= Hod O'Brien =

American jazz musician

Walter Howard "Hod" O'Brien (January 19, 1936 – November 20, 2016) was an American jazz pianist.

O'Brien was born in Chicago. He attended the Hotchkiss School and then studied at the Oberlin Conservatory and the Manhattan School of Music (1954–1957). He began playing professionally in 1950, and substituted for Randy Weston in 1955. He led his own group in Lenox, Massachusetts during 1956–57, then joined Oscar Pettiford in 1957–58, and J.R. Monterose/Elvin Jones in 1958–59. Between 1960 and 1963, he played with Phil Woods, Freddie Hubbard, Charlie Rouse, and Lee Konitz. In 1964, he enrolled at Columbia University, where he studied mathematics and psychology, achieving his bachelor's degree in 1969; he then took a position in computer programming at New York University during 1969–1974, and studied computer music under Hall Overton and Charles Wuorinen.

O'Brien ran the St.
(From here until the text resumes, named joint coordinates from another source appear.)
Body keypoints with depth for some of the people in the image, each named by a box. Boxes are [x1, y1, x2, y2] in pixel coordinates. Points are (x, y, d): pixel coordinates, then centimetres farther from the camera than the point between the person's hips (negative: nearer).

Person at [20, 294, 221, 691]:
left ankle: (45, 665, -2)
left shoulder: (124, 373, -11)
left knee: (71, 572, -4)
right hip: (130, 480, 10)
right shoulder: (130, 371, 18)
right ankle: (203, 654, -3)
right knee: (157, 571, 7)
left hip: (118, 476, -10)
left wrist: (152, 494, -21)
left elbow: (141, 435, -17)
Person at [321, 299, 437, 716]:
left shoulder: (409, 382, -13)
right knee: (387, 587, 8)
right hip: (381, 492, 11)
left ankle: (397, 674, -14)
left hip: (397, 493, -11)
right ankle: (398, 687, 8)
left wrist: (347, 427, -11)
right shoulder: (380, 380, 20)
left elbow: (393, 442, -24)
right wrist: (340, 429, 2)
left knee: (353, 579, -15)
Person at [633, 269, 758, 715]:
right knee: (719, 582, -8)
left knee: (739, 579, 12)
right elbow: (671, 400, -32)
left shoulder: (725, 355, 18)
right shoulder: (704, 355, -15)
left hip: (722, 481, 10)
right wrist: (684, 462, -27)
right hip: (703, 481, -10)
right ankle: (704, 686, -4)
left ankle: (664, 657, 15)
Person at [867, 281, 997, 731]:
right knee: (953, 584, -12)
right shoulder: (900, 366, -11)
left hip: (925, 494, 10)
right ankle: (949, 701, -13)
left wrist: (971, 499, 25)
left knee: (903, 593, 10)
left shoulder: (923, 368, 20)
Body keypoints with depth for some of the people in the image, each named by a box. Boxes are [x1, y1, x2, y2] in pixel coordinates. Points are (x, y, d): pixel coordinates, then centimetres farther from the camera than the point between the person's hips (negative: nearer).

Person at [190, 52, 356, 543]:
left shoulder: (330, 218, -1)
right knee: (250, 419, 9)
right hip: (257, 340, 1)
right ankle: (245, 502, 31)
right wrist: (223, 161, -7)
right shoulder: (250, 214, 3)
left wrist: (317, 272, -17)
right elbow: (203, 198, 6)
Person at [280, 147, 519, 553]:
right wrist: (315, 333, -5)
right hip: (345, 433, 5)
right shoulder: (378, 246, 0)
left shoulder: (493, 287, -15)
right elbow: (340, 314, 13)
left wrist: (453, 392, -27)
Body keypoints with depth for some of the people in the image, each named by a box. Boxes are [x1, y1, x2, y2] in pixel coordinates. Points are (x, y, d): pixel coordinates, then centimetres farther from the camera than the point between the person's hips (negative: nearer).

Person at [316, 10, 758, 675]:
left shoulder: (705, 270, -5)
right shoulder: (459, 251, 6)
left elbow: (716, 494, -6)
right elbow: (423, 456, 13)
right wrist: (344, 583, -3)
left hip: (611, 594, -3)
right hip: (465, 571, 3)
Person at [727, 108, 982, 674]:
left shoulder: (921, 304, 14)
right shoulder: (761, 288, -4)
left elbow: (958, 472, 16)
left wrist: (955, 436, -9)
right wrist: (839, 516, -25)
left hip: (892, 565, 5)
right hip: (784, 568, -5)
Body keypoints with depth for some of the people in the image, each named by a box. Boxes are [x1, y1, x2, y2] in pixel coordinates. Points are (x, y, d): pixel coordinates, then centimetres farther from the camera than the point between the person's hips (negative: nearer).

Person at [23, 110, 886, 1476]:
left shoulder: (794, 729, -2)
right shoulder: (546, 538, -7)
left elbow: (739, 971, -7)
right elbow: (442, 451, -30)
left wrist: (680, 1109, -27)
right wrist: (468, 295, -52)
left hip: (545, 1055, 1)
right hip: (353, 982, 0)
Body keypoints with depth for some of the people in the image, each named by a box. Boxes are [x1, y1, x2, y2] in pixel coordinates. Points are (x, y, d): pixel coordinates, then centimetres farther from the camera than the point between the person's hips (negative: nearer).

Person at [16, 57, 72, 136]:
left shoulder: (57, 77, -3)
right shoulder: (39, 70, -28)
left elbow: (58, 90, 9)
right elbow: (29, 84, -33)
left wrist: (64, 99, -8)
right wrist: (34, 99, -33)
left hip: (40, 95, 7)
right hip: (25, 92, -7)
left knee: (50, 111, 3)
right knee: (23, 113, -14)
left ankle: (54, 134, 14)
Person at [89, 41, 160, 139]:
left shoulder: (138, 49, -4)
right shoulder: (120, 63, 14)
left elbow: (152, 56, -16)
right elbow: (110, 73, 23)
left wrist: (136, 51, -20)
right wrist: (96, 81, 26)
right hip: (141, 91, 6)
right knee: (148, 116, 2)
James Infirmary jazz club in New York City in 1974–75, and played in the house band alongside Beaver Harris and Cameron Brown; this group accompanied Roswell Rudd, Sheila Jordan, Chet Baker, Zoot Sims, Al Cohn, Pepper Adams, and Archie Shepp, among others. He played with Marshall Brown (1975), Russell Procope and Sonny Greer (1977), Joe Puma (1977–1982, at Gregory's in New York City), saxophonist J.R. Monterose, and Stephanie Nakasian (1982). He later married Nakasian. (Their daughter is singer Veronica Swift.) He taught at Turtle Bay Music School 1972–1975, and in the 1990s at the University of Virginia.

Hod O'Brien continued playing actively while he underwent treatment for cancer. He died at the age of 80 on November 20, 2016.

==Discography==
===As leader===
- I'm a Sucker Too (Silvertone)
- Bits and Pieces (Uptown, 1982)
- Opalessence (Criss Cross, 1985)
- Ridin' High (Reservoir, 1990)
- Hod & Cole (JazzMania, 1993)
- So That's How it Is (Reservoir, 1998)
- Fine and Dandy (Fresh Sound, 2004)
- Have Piano Will Swing (Fresh Sound, 2004)
- Live at Blues Alley, Sets 1–3 (Reservoir, 2005)

===As sideman===
With Ted Brown
- In Good Company (Criss Cross, 1985) with Jimmy Raney
- Free Spirit (Criss Cross, 1989)
With Chet Baker
- Blues for a Reason (Criss Cross Jazz, 1984)
With Art Farmer, Donald Byrd and Idrees Sulieman
- Three Trumpets (Prestige, 1957)
With Stephanie Nakasian
- Comin' Alive (1989)
- French Cookin' (1992)
- BitterSweet (1993)
- Invitation to an Escapade (2001)
- Lullaby in Rhythm: In Tribute to June Christy (2002)
- Thrush Hour: A Study of the Great Ladies of Jazz (2006)
- I Love You (2006)
- Dedicated to Lee Wiley (2009)
With Joe Puma
- Shining Hour (Reservoir 1984)
With Roswell Rudd
- Flexible Flyer (Arista/Freedom 1974)

With Rene Thomas
- Guitar Groove (Jazzland, 1960)

==Sources==
- Leonard Feather and Ira Gitler, The Biographical Encyclopedia of Jazz. Oxford, 1999, p. 502.